A Manifesto for True Beauty
All contemporary crises can be reduced to
a crisis about the nature of beauty.
This is true for me.
I want to make it true for the majority of humankind. Why? Read on.
The ancient Greeks revered beauty. “The teleology of the Universe is directed to the production of Beauty,” declared the father of process philosophy, Alfred North Whitehead. “Beauty prompts action,” said author James Hillman. “Beauty must replicate itself,” stated Harvard’s professor of aesthetics, Elaine Scarry.
“So what?” any skeptic may ask. “How is beauty relevant in a world burdened with wars, starvation, and an increasing gap between the uberwealthy and the rest of us—not to mention the truly poor?” For many, beauty is trivial and nonessential, and its serious pursuit is a shallow endeavor.
I say otherwise. Yes, in our modern times, beauty has become caricatured, trivialized, and marginalized to an extreme and ridiculous level. It has been relegated to the shallows of the naïve and romantic, while the mass media elevates and enshrines mere glamour and the bad news of violence, greed, crime, and coarseness.
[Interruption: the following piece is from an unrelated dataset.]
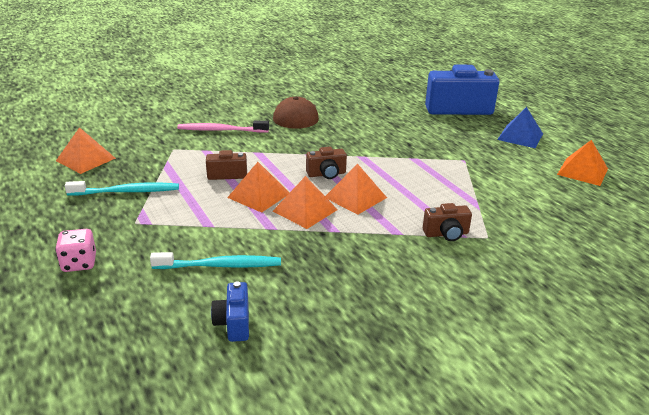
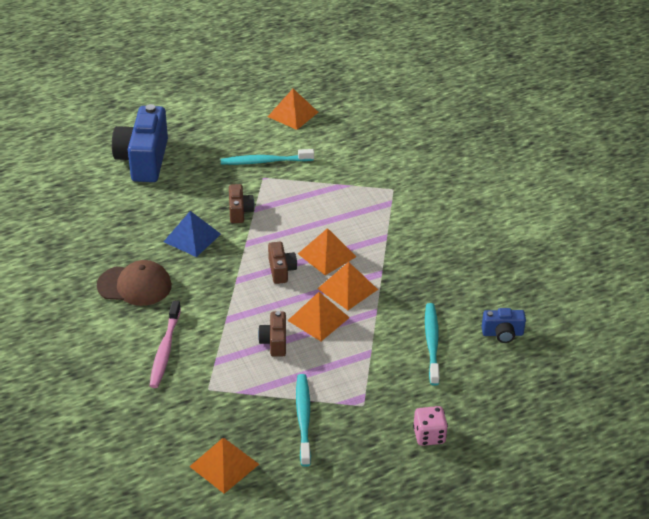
camera: 85 degrees left, 10 degrees up
brown camera [423,203,472,241] -> brown camera moved to [229,184,254,223]
blue pyramid [497,107,543,148] -> blue pyramid moved to [164,211,221,257]
none -> turquoise toothbrush [221,149,314,165]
To skeptics I say this: You are confusing True Beauty with glamour. And no wonder, as our society is doing so as well.
And glamour? Glamour is a trick, an illusion. It is defined as such in our dictionaries. Glamour is a bright flash and—poof!—gone. Glamour has no substance. As one beauty commentator, poet John O’Donohue, put it, “It has become the habit of our times to mistake glamour for beauty.”